The intercept (Constant) is the expected value of DV when all predictors [D₁ and D₂] = 0, (i.e., for the reference group, Whites.)
b₁ is the amount DV is expected to change when D₁ changes from 0 to 1, (i.e., the difference between Hispanics and Whites).
b₂ is the amount DV is expected to change when D₂ changes from 0 to 1, (i.e., the difference between Blacks and Whites).
What is the advantage of “mean-centering” a continuous variable?
a value of 0 becomes meaningful as the average of the scores
What does an ANCOVA analysis compare?
ANCOVA compares differences in group means after adjusting for differences on a continuous covariate
What regression approach is used for analyzing a Categorical Predictor and a Continuous Predictor (ANCOVA)?
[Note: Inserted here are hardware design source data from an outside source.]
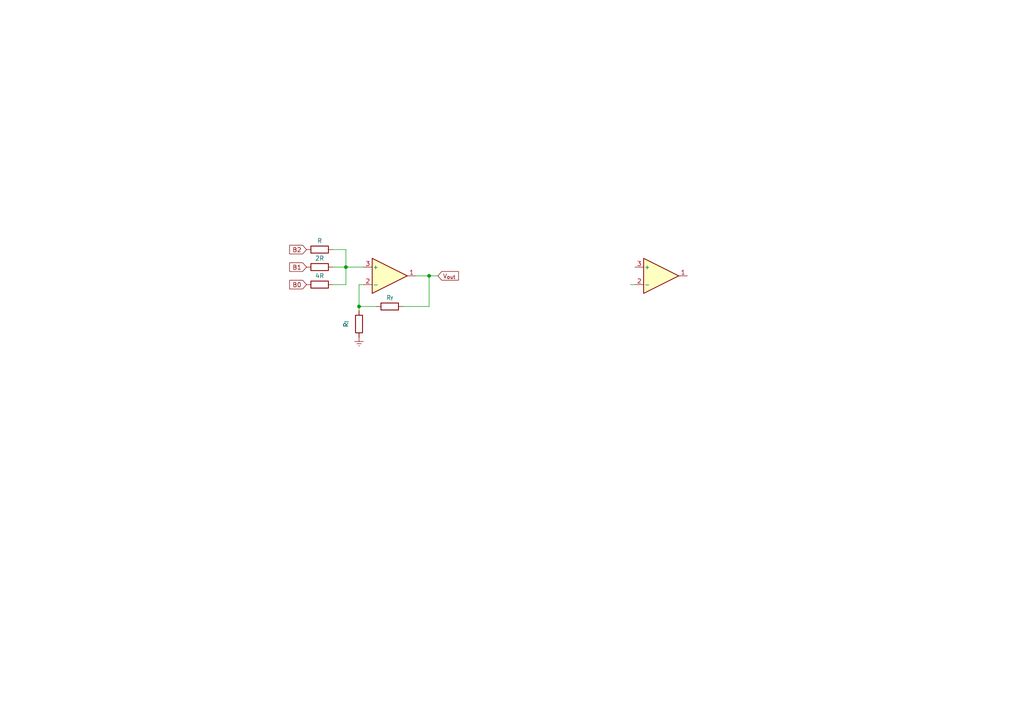
<source format=kicad_sch>
(kicad_sch (version 20211123) (generator eeschema)

  (uuid 78777a49-329d-4c67-80c2-45f624ac0516)

  (paper "A4")

  

  (junction (at 104.14 88.9) (diameter 0) (color 0 0 0 0)
    (uuid 084617cd-f27a-46b9-807f-330a0a874b8b)
  )
  (junction (at 100.33 77.47) (diameter 0) (color 0 0 0 0)
    (uuid 17cc0b0f-a2e8-4f6b-80bd-a226088d3312)
  )
  (junction (at 124.46 80.01) (diameter 0) (color 0 0 0 0)
    (uuid 291f59f5-a7ad-4713-bd50-98e29cd92d86)
  )

  (wire (pts (xy 116.84 88.9) (xy 124.46 88.9))
    (stroke (width 0) (type default) (color 0 0 0 0))
    (uuid 00000f9c-4dc4-4702-b665-9991678b68c5)
  )
  (wire (pts (xy 124.46 80.01) (xy 120.65 80.01))
    (stroke (width 0) (type default) (color 0 0 0 0))
    (uuid 08f85f12-e6fc-4102-a6cb-bec6ab5d5a24)
  )
  (wire (pts (xy 124.46 80.01) (xy 127 80.01))
    (stroke (width 0) (type default) (color 0 0 0 0))
    (uuid 0ee30781-f5cc-40d2-afcc-5aaf521d6b0d)
  )
  (wire (pts (xy 96.52 82.55) (xy 100.33 82.55))
    (stroke (width 0) (type default) (color 0 0 0 0))
    (uuid 118f1df3-d9c2-4773-a064-e4776186b59a)
  )
  (wire (pts (xy 104.14 88.9) (xy 109.22 88.9))
    (stroke (width 0) (type default) (color 0 0 0 0))
    (uuid 1fbbf36d-2d5c-458e-a571-d033a547276c)
  )
  (wire (pts (xy 96.52 77.47) (xy 100.33 77.47))
    (stroke (width 0) (type default) (color 0 0 0 0))
    (uuid 4e09857f-c889-4e6f-b7b7-7a1059b624d8)
  )
  (wire (pts (xy 96.52 72.39) (xy 100.33 72.39))
    (stroke (width 0) (type default) (color 0 0 0 0))
    (uuid 53745c56-f120-4db1-b288-dfb62e109305)
  )
  (wire (pts (xy 184.15 82.55) (xy 182.88 82.55))
    (stroke (width 0) (type default) (color 0 0 0 0))
    (uuid 9c3c51d6-979c-419c-847a-f2c1114f9c7f)
  )
  (wire (pts (xy 100.33 77.47) (xy 105.41 77.47))
    (stroke (width 0) (type default) (color 0 0 0 0))
    (uuid a86a2528-1ca9-4fd8-af57-ebd43a47ec38)
  )
  (wire (pts (xy 100.33 77.47) (xy 100.33 82.55))
    (stroke (width 0) (type default) (color 0 0 0 0))
    (uuid afba118e-76b8-43ca-b4f0-f8d2a056532c)
  )
  (wire (pts (xy 105.41 82.55) (xy 104.14 82.55))
    (stroke (width 0) (type default) (color 0 0 0 0))
    (uuid b380186a-f228-4253-b7dd-1c2554ad3c0a)
  )
  (wire (pts (xy 104.14 82.55) (xy 104.14 88.9))
    (stroke (width 0) (type default) (color 0 0 0 0))
    (uuid b743e843-1af7-46fb-93c8-7074da0eb597)
  )
  (wire (pts (xy 104.14 88.9) (xy 104.14 90.17))
    (stroke (width 0) (type default) (color 0 0 0 0))
    (uuid cf50eabf-ad01-45f7-8c7c-9653e4d19075)
  )
  (wire (pts (xy 124.46 88.9) (xy 124.46 80.01))
    (stroke (width 0) (type default) (color 0 0 0 0))
    (uuid de587dbd-ac88-4d9d-b9e3-c9c8d2022579)
  )
  (wire (pts (xy 100.33 72.39) (xy 100.33 77.47))
    (stroke (width 0) (type default) (color 0 0 0 0))
    (uuid e53c5aa2-18f8-48e3-9457-52358adddef5)
  )

  (global_label "B2" (shape input) (at 88.9 72.39 180) (fields_autoplaced)
    (effects (font (size 1.27 1.27)) (justify right))
    (uuid 1b993af6-f3c8-477e-b186-5c54dc4d170b)
    (property "Intersheet References" "${INTERSHEET_REFS}" (id 0) (at 84.0074 72.3106 0)
      (effects (font (size 1.27 1.27)) (justify right) hide)
    )
  )
  (global_label "V_{out}" (shape input) (at 127 80.01 0) (fields_autoplaced)
    (effects (font (size 1.27 1.27)) (justify left))
    (uuid 74fbca78-f7ea-4dd2-9d65-db56dc4a6766)
    (property "Intersheet References" "${INTERSHEET_REFS}" (id 0) (at 132.9207 79.9306 0)
      (effects (font (size 1.27 1.27)) (justify left) hide)
    )
  )
  (global_label "B1" (shape input) (at 88.9 77.47 180) (fields_autoplaced)
    (effects (font (size 1.27 1.27)) (justify right))
    (uuid 9bdbc277-8300-4ff6-8c96-0c6f56bb01ed)
    (property "Intersheet References" "${INTERSHEET_REFS}" (id 0) (at 84.0074 77.3906 0)
      (effects (font (size 1.27 1.27)) (justify right) hide)
    )
  )
  (global_label "B0" (shape input) (at 88.9 82.55 180) (fields_autoplaced)
    (effects (font (size 1.27 1.27)) (justify right))
    (uuid a7929250-87df-40d9-95c3-61893280d8d5)
    (property "Intersheet References" "${INTERSHEET_REFS}" (id 0) (at 84.0074 82.4706 0)
      (effects (font (size 1.27 1.27)) (justify right) hide)
    )
  )

  (symbol (lib_id "power:Earth") (at 104.14 97.79 0) (unit 1)
    (in_bom yes) (on_board yes) (fields_autoplaced)
    (uuid 023dab1a-a1eb-4340-8ed1-9b1b7f924ef7)
    (property "Reference" "#PWR?" (id 0) (at 104.14 104.14 0)
      (effects (font (size 1.27 1.27)) hide)
    )
    (property "Value" "Earth" (id 1) (at 104.14 101.6 0)
      (effects (font (size 1.27 1.27)) hide)
    )
    (property "Footprint" "" (id 2) (at 104.14 97.79 0)
      (effects (font (size 1.27 1.27)) hide)
    )
    (property "Datasheet" "~" (id 3) (at 104.14 97.79 0)
      (effects (font (size 1.27 1.27)) hide)
    )
    (pin "1" (uuid 0f2c0fec-003d-4d67-b067-81283f6bb26a))
  )

  (symbol (lib_id "Amplifier_Operational:AD8676xR") (at 113.03 80.01 0) (unit 1)
    (in_bom yes) (on_board yes) (fields_autoplaced)
    (uuid 213b4517-7f6c-4b96-9871-07ee8a192460)
    (property "Reference" "U?" (id 0) (at 113.03 72.39 0)
      (effects (font (size 1.27 1.27)) hide)
    )
    (property "Value" "AD8676xR" (id 1) (at 113.03 72.39 0)
      (effects (font (size 1.27 1.27)) hide)
    )
    (property "Footprint" "Package_SO:SOIC-8_3.9x4.9mm_P1.27mm" (id 2) (at 115.57 80.01 0)
      (effects (font (size 1.27 1.27)) hide)
    )
    (property "Datasheet" "https://www.analog.com/media/en/technical-documentation/data-sheets/AD8676.pdf" (id 3) (at 119.38 76.2 0)
      (effects (font (size 1.27 1.27)) hide)
    )
    (pin "1" (uuid 311f4299-0a20-4100-9bd6-97e178bac8d1))
    (pin "2" (uuid cb52094a-5737-495d-81e8-b1c6e0adef95))
    (pin "3" (uuid bf1279f3-7290-4929-a943-bcc69c8818a6))
    (pin "5" (uuid 1dc9f420-762c-4b38-a2ff-f6ccd060e3a3))
    (pin "6" (uuid c1cd8f50-17e7-4cf7-a790-7aad1729e39c))
    (pin "7" (uuid 65679943-6ed2-46a9-bdc0-135319040dfd))
    (pin "4" (uuid b5ef25ee-e326-429f-a29f-25cf6d4858e0))
    (pin "8" (uuid 98e5c25d-e2c6-4fed-9c1e-446eb516fd44))
  )

  (symbol (lib_id "Device:R") (at 113.03 88.9 90) (unit 1)
    (in_bom yes) (on_board yes)
    (uuid 5c1567a6-fe68-43b5-bfe6-34e2571b457f)
    (property "Reference" "R_{f}" (id 0) (at 113.03 86.36 90))
    (property "Value" "R" (id 1) (at 113.03 86.36 90)
      (effects (font (size 1.27 1.27)) hide)
    )
    (property "Footprint" "" (id 2) (at 113.03 90.678 90)
      (effects (font (size 1.27 1.27)) hide)
    )
    (property "Datasheet" "~" (id 3) (at 113.03 88.9 0)
      (effects (font (size 1.27 1.27)) hide)
    )
    (pin "1" (uuid b0dd1556-6ef7-4f66-85bb-e42c755303ce))
    (pin "2" (uuid b92a7788-fbe2-452e-9673-5ebf0cd3af11))
  )

  (symbol (lib_id "Device:R") (at 92.71 82.55 90) (unit 1)
    (in_bom yes) (on_board yes)
    (uuid 8f16c599-a9bf-4814-a0fb-1afcaf587fbf)
    (property "Reference" "R?" (id 0) (at 92.71 76.2 90)
      (effects (font (size 1.27 1.27)) hide)
    )
    (property "Value" "4R" (id 1) (at 92.71 80.01 90))
    (property "Footprint" "" (id 2) (at 92.71 84.328 90)
      (effects (font (size 1.27 1.27)) hide)
    )
    (property "Datasheet" "~" (id 3) (at 92.71 82.55 0)
      (effects (font (size 1.27 1.27)) hide)
    )
    (pin "1" (uuid b056c989-6765-4943-a6ff-f8bc63f34c18))
    (pin "2" (uuid 7bb70a99-6047-4b65-9bab-101ce6786bd2))
  )

  (symbol (lib_id "Device:R") (at 104.14 93.98 180) (unit 1)
    (in_bom yes) (on_board yes)
    (uuid ad1fbbbe-08a8-47f9-acf9-29c662dacdc5)
    (property "Reference" "R_{i}" (id 0) (at 100.33 93.98 90))
    (property "Value" "R" (id 1) (at 101.6 93.98 90)
      (effects (font (size 1.27 1.27)) hide)
    )
    (property "Footprint" "" (id 2) (at 105.918 93.98 90)
      (effects (font (size 1.27 1.27)) hide)
    )
    (property "Datasheet" "~" (id 3) (at 104.14 93.98 0)
      (effects (font (size 1.27 1.27)) hide)
    )
    (pin "1" (uuid 0ec4d084-78aa-497b-97d3-cf996bece8a6))
    (pin "2" (uuid d6aa1694-bb67-4e57-a081-ac60aba65c0d))
  )

  (symbol (lib_id "Device:R") (at 92.71 77.47 90) (unit 1)
    (in_bom yes) (on_board yes)
    (uuid adec20a8-2373-43ee-8545-84e426009d65)
    (property "Reference" "R?" (id 0) (at 92.71 71.12 90)
      (effects (font (size 1.27 1.27)) hide)
    )
    (property "Value" "2R" (id 1) (at 92.71 74.93 90))
    (property "Footprint" "" (id 2) (at 92.71 79.248 90)
      (effects (font (size 1.27 1.27)) hide)
    )
    (property "Datasheet" "~" (id 3) (at 92.71 77.47 0)
      (effects (font (size 1.27 1.27)) hide)
    )
    (pin "1" (uuid 2f96ad66-434e-4495-92aa-c360c7ea2169))
    (pin "2" (uuid f10a5088-1405-49f2-8601-0210daa4db5d))
  )

  (symbol (lib_id "Device:R") (at 92.71 72.39 90) (unit 1)
    (in_bom yes) (on_board yes)
    (uuid c62a86f5-909d-4ae5-a7df-ff17370a7125)
    (property "Reference" "R" (id 0) (at 92.71 66.04 90)
      (effects (font (size 1.27 1.27)) hide)
    )
    (property "Value" "R" (id 1) (at 92.71 69.85 90))
    (property "Footprint" "" (id 2) (at 92.71 74.168 90)
      (effects (font (size 1.27 1.27)) hide)
    )
    (property "Datasheet" "~" (id 3) (at 92.71 72.39 0)
      (effects (font (size 1.27 1.27)) hide)
    )
    (pin "1" (uuid 420159aa-a499-46fb-825a-e8d592d1bd23))
    (pin "2" (uuid 5420f457-739e-4193-8c75-a1fc90a72899))
  )

  (symbol (lib_id "Amplifier_Operational:AD8676xR") (at 191.77 80.01 0) (unit 1)
    (in_bom yes) (on_board yes) (fields_autoplaced)
    (uuid d28414fa-37ca-4aec-968a-17aa0e258b27)
    (property "Reference" "U?" (id 0) (at 191.77 72.39 0)
      (effects (font (size 1.27 1.27)) hide)
    )
    (property "Value" "AD8676xR" (id 1) (at 191.77 72.39 0)
      (effects (font (size 1.27 1.27)) hide)
    )
    (property "Footprint" "Package_SO:SOIC-8_3.9x4.9mm_P1.27mm" (id 2) (at 194.31 80.01 0)
      (effects (font (size 1.27 1.27)) hide)
    )
    (property "Datasheet" "https://www.analog.com/media/en/technical-documentation/data-sheets/AD8676.pdf" (id 3) (at 198.12 76.2 0)
      (effects (font (size 1.27 1.27)) hide)
    )
    (pin "1" (uuid 7054fb9a-41f9-4c9d-8556-8be7ccb75412))
    (pin "2" (uuid b4604aff-004a-4ef8-b036-55b09117a117))
    (pin "3" (uuid b0b385cc-8398-4396-8798-c7a01b086318))
    (pin "5" (uuid 1dc9f420-762c-4b38-a2ff-f6ccd060e3a3))
    (pin "6" (uuid c1cd8f50-17e7-4cf7-a790-7aad1729e39c))
    (pin "7" (uuid 65679943-6ed2-46a9-bdc0-135319040dfd))
    (pin "4" (uuid b5ef25ee-e326-429f-a29f-25cf6d4858e0))
    (pin "8" (uuid 98e5c25d-e2c6-4fed-9c1e-446eb516fd44))
  )

  (sheet_instances
    (path "/" (page "1"))
  )

  (symbol_instances
    (path "/023dab1a-a1eb-4340-8ed1-9b1b7f924ef7"
      (reference "#PWR?") (unit 1) (value "Earth") (footprint "")
    )
    (path "/c62a86f5-909d-4ae5-a7df-ff17370a7125"
      (reference "R") (unit 1) (value "R") (footprint "")
    )
    (path "/8f16c599-a9bf-4814-a0fb-1afcaf587fbf"
      (reference "R?") (unit 1) (value "4R") (footprint "")
    )
    (path "/adec20a8-2373-43ee-8545-84e426009d65"
      (reference "R?") (unit 1) (value "2R") (footprint "")
    )
    (path "/5c1567a6-fe68-43b5-bfe6-34e2571b457f"
      (reference "R_{f}") (unit 1) (value "R") (footprint "")
    )
    (path "/ad1fbbbe-08a8-47f9-acf9-29c662dacdc5"
      (reference "R_{i}") (unit 1) (value "R") (footprint "")
    )
    (path "/213b4517-7f6c-4b96-9871-07ee8a192460"
      (reference "U?") (unit 1) (value "AD8676xR") (footprint "Package_SO:SOIC-8_3.9x4.9mm_P1.27mm")
    )
    (path "/d28414fa-37ca-4aec-968a-17aa0e258b27"
      (reference "U?") (unit 1) (value "AD8676xR") (footprint "Package_SO:SOIC-8_3.9x4.9mm_P1.27mm")
    )
  )
)

</source>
Sequential Approach required to get F-test and ΔR²
for the Race variable (as represented by two
dummy variables).
• Step 1: enter Age (mean-centered)
• Step 2: enter D₁ & D₂ (representing Race)
• Examine F-test for ΔR² with df = 2.
What happens to the SD and Variance of a mean-centered variable?
they are unchanged
How do you interpret the regression coefficients when analyzing a Categorical Predictor and a Continuous Predictor (ANCOVA)?
In Model 2 the coefficients may be interpreted as before, but are now adjusted for the covariate, AGEc.
The intercept is now the expected value of PD for Whites of average age.
D₁ is the amount PD is expected to change when D₁ changes from 0 to 1, (i.e., the difference between Hispanics and Whites, both of average age).
D₂ is the amount PD is expected to change when D₂ changes from 0 to 1, (i.e., the difference between Blacks and Whites, both of average age).
Compare and contrast using MLR for ANOVA and ANCOVA analyses.
Dummy variables are entered as a block to obtain the F-test and ΔR² value for the original categorical variable.
• The resulting regression coefficients for the dummy variables represent differences in the group means relative to the reference group (ANOVA).
• When other continuous variables are included in the model, these coefficients represent differences in adjusted group means (ANCOVA).